How does Query priority work?

As per the docs, the queries with higher priority in context are given preference for computational resources. I am running tests where I have only set druid.broker.http.numConnections=1, so that broker can run atmost one query at a time on historicals.

I send 5 parallel queries to the broker with different priorities after sending one big query(so that it completely utilizes the connection pool which is just one connection, and all the 5 queries are queued).

My expectation was that query with higher priorities should finish first. But the results are not deterministic, and the queries finish in some random order.

Is my understanding correct or is this the expected behavior?

Hi,
you devised an interesting and thoughtful test setup. I’m not a Druid expert, so my understanding might be flawed, but here’s what I believe to know:

  • the query priority comes into effect only on the historicals. the brokers just relay them.
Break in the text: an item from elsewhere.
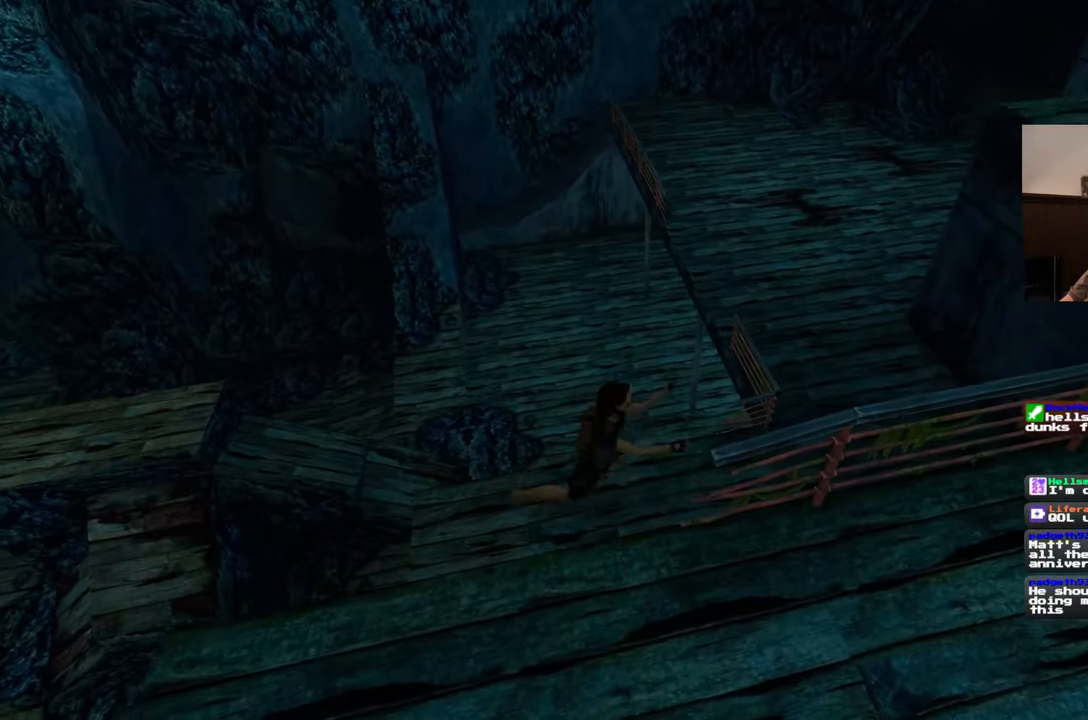
{"buttons": [], "left_stick": "center", "right_stick": "up-right", "events": [[167, "right_stick", "right"], [250, "left_stick", "center"], [317, "right_stick", "up-right"]]}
  • historicals execute a query on each applicable segment and those tasks are put onto a prioritized queue

In this class: https://github.com/druid-io/druid/blob/4b3bd8bd630130fb852dfa3054bd9a60d507fd2b/processing/src/main/java/io/druid/query/PrioritizedExecutorService.java
you see in lines 210-228 that the priority queue orders tasks first by their priority and among tasks of equal priority, a “queue insertion place” number is used to decide who’s first. In lines 119-124 you can see that if FIFO scheduling is enabled on the historicals, this insertion place decreases, otherwise it is always 0 which means that 100 tasks with equal query priority are executed in random order.

What this means is

  • as your testsetup entails that only a single query at a time can arrive at a historical, the query priority doesn’t come into play. The broker does not cancel a running query to give precedence to a higher-prio one. But this is not as bad as it seems because the broker splits queries up into small tasks which are to execute the given query on a single segment. As long as the broker can pass many of those tasks on to the historicals, query prioritization works pretty well. If you increase the connection count, you’ll notice that higher prio queries will be executed first.

Assuming that FIFO scheduling is disabled, a timeline would be:

  1. query1 arrives on broker with priority 10.

  2. broker determines that query1 needs to be executed on segments A, B and C

  3. broker relays a query to the historical that basically says: execute query1 on segment A, execute query1 on segment B, execute query1 on segment C

  4. the historical receives the broker’s request and schedules the task onto a priority queue:

(prio10, subprio 0, query1, segmentA)

(prio10, subprio 0, query1, segmentB)

(prio10, subprio 0, query1, segmentC)

  1. lets assume that before the historical can get to work to work off this backlog of TODOs, the broker will send another query

  2. broker receives query2 with priority 20, determines that it needs to execute on segments, A, B and C and relays those tasks to the historical again

  3. the historical puts the second batch of tasks onto its priority queue

(prio20, subprio 0, query2, segmentB)

(prio20, subprio 0, query2, segmentA)

(prio20, subprio 0, query2, segmentC)

(prio10, subprio 0, query1, segmentA)

(prio10, subprio 0, query1, segmentB)

(prio10, subprio 0, query1, segmentC)

  1. the historical at any time is hard at work to pull tasks from the queue. The queue is always sorted on prio first and this insertion place which I called subprio second. As the first three tasks on the queue have the same prio+subprio, their order is random which I illustrated by segment order B,A,C whereas for the next tasks the order is A, B, C.

So lets say that the historical has 2 processing threads. It can therefore grab tasks (query2, segmentB) and (query2, segmentA) from the queue and computes partial results. Each time a processing thread finishes, the next items from the queue will get their turn. So next up is (query2, segmentC) followed by (query1, segmentB) and so on.

When all segments for a given query have completed processing, then the historical can merge the partial results and return the resultset to the broker.

The reason for why higher prio queries get immediate precedence is due to that splitting up of queries into per-segment-tasks which usually only take <1s each.

A heavy query might break up into 10000 segments to be scanned and it would take a long time until this query completes.
If in the meantime you send a small query with a higher priority, its segments get scanned first. As soon as the historical’s processing threads finish with their current tasks which usually is within a second or so, the next segment scans they take are the ones from the higher prio query.

As said, those higher-prio segment scan tasks must be allowed to make it through to the historical’s priority queue first, which isn’t the case if there is only a single connection from broker to historical.